Ettore Sottsass: We Were Exuberant and Still Had Hope

Ettore Sottsass: We Were Exuberant and Still Had Hope

Marres, House for Contemporary Culture

December 20, 2009

Ettore Sottsass:
We Were Exuberant and Still Had Hope
Works from Stockholm, 1969

December 12, 2009–February 13, 2010

Marres, House for Contemporary Culture​
Capucijnenstraat 98
NL-6211 RT Maastricht

www.marres.org

With this exhibition of several works by Ettore Sottsass (Innsbruck 1917 – Milan 2007), all dated 1969, Marres presents a new position in the investigation of the 20th century and the idea of avant-garde. After The Russian Schizorevolution, which focused on an avant-garde from St.
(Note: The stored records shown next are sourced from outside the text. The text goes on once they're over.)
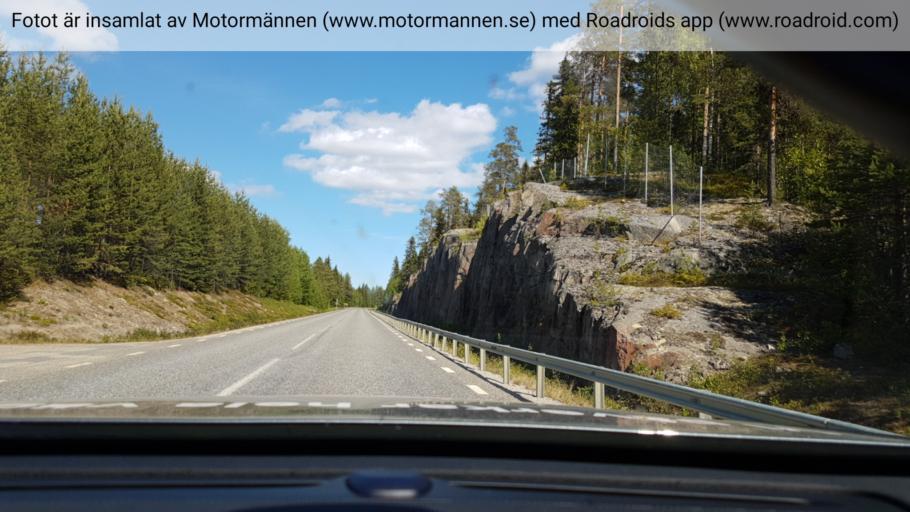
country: SE
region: Vaesterbotten
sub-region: Lycksele Kommun
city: Lycksele
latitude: 64.6133
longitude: 18.4494
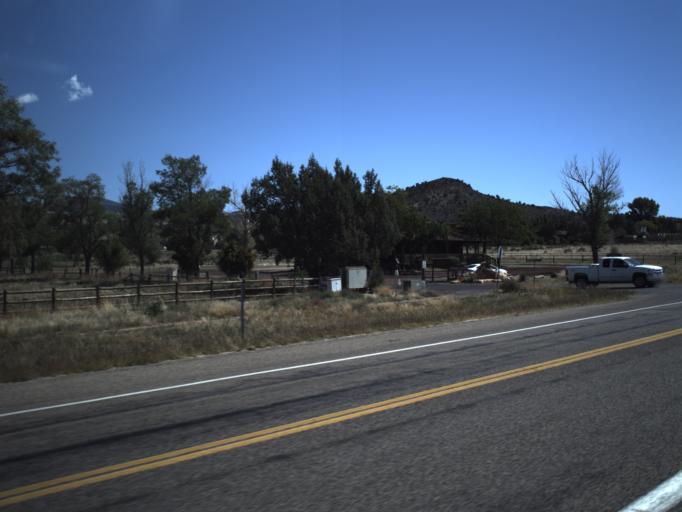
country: US
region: Utah
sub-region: Washington County
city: Ivins
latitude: 37.3057
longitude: -113.6708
Petersburg in the period 1985-1995 and Depression, which reflected on the 20th century from an economical and psychological perspective, this exhibition presents several specific objects by an architect and designer who represents the idea of avant-garde par excellence. Time and again, Sottsass broke with an existing value system in order to formulate alternative concepts originating in a radical approach to the social and cultural function of objects.
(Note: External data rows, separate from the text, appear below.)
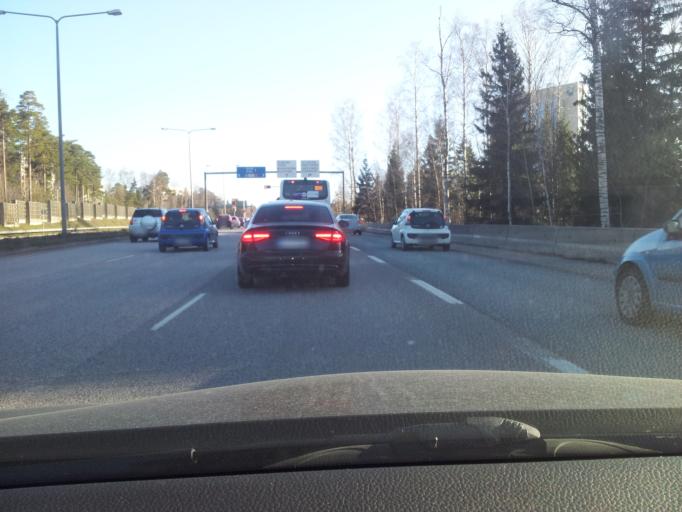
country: FI
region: Uusimaa
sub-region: Helsinki
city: Otaniemi
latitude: 60.1721
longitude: 24.8264
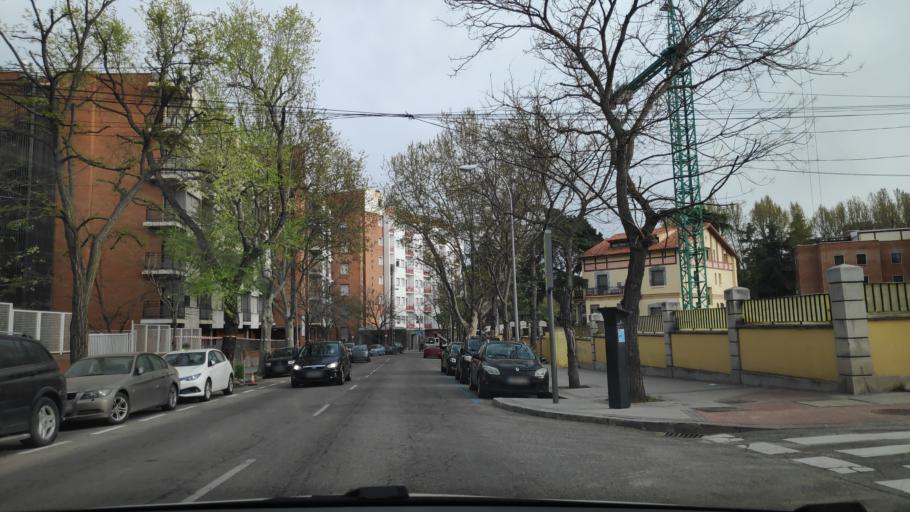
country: ES
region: Madrid
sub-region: Provincia de Madrid
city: Moncloa-Aravaca
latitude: 40.4443
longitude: -3.7198
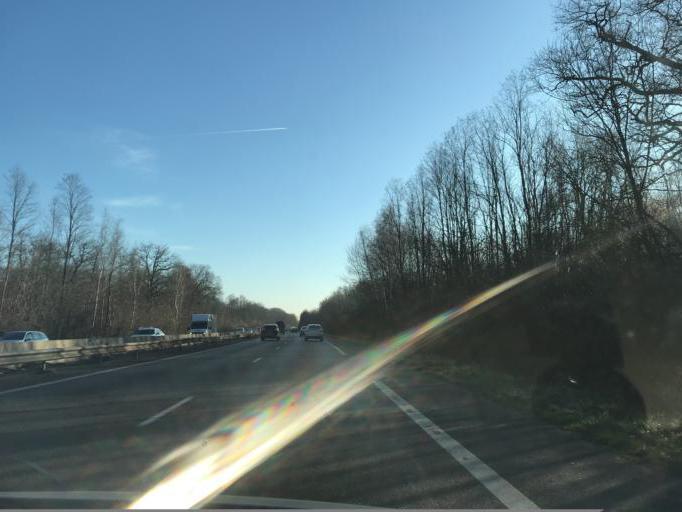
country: FR
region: Ile-de-France
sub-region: Departement de Seine-et-Marne
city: Lesigny
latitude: 48.7603
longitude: 2.6157
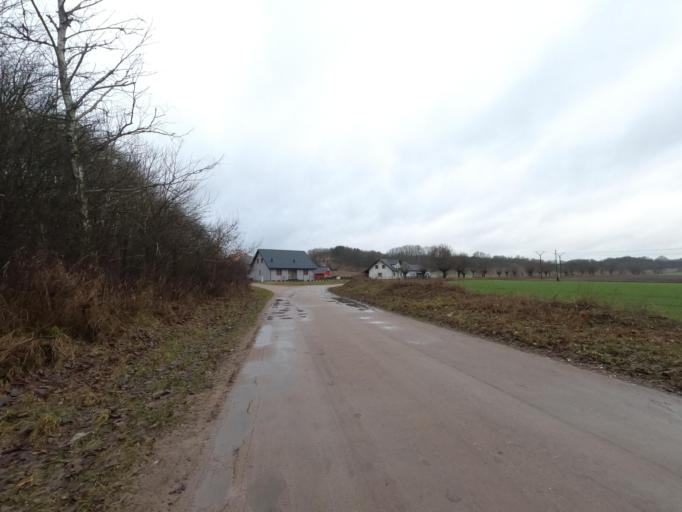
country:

Central in We Were Exuberant and Still Had Hope are three variations of the Superbox, an object that came into being between 1965 and 1967. The Superbox is special in that it was never actually produced and only exists as a photographed model and as an exhibition prototype. The Superbox resembles a closet that rests on a base, completely fitted with a striped surface of plywood, a material that was introduced for the first time with the Superbox. Marres presents three Superboxes, coming from the exhibition Miljö för a ny planet (Landscape for a new planet), which took place in the National Museum in Stockholm in 1969. We Were Exuberant and Still Had Hope is reminiscent of this exhibition, from which next to the Superboxes also the monumental ceramic ‘altar’ is presented.

Notes
From January 10, 2010 onwards, the exhibition will be accompanied by a number of notes – a series of posters, an essay and a sound piece by Guy Keulemans, Cristina Ricupero and Paul Elliman respectively.